I get frustrated here, I can't believe the inefficiency and the feigned-or-not stupidity and the effort it takes to live life, and I curse this country and glare at these people and yearn, not for Home, but for elsewhere, other, not this. And I did that at Home, too, because I'm fully coming round to the idea that Laura was right, comforts really are relative, so five minutes of waiting at the post office on the corner of Larkin and whatever felt just as maddening as waiting two hours at the post office in Kacyiru. But it's when I'm happy, relaxed, at my best here, when I'm feeling at home, that I realize that this is good for a visit, for a year, for an experience, for some insight, to shake things up in my smug mind, for a challenge, for a break, for a spell, for a bit. For a bit.

At the foundation of my current relaxed happy state lies the knowledge that in the future, no need to hurry, there will be a time when I can feel like this and simultaneously feel at Home. Where I can sit on the balcony of an ornate old theater hall with unnecessary beautiful decaying detail all around, with a glass of beer in front of me that I'm drinking because I like the taste, and that I can afford without thought, with a shoulder against mine and a hand on my back, with music streaming in that I love instantly, with that life-defining ahhhh that only seems to come when I'm at Home.
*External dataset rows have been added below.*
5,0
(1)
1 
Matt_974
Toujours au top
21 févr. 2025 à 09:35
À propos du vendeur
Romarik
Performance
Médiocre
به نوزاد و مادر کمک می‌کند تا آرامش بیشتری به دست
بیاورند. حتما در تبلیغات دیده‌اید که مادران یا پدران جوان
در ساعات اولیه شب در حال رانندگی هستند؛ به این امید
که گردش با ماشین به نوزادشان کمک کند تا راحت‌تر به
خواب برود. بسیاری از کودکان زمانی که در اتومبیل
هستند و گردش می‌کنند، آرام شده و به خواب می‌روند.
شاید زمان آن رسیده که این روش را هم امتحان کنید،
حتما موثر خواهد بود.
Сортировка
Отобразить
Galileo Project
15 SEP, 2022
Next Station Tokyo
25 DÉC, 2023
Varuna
Pining for the old brunette.

Saturday, April 17, 2010

What a feeling!

To encounter, to feel giddy, to be infatuated, to be crazy, to be ripped from, to slink back to, to get comfortable, to love, to overtax, to fear, to love, to love, to fear, to love, to lose, to pine for, to wallow in, to despise, to feel foolish over, to dull, to worry, to re-encounter, to wince afresh, to dull, to dull, to reassess, to feel differently, to be surprised, to reassess, to laugh with, to see with new eyes, to feel proud of, to root for, to appreciate, and finally, to love platonically and without complication, without jealousy or need for anything in return, but simply to love, to feel happier for knowing, to feel profoundly appreciative, to feel so clearly and welcome so wholly their impact on you, to feel like a lucky beautiful bastard surrounded by the same.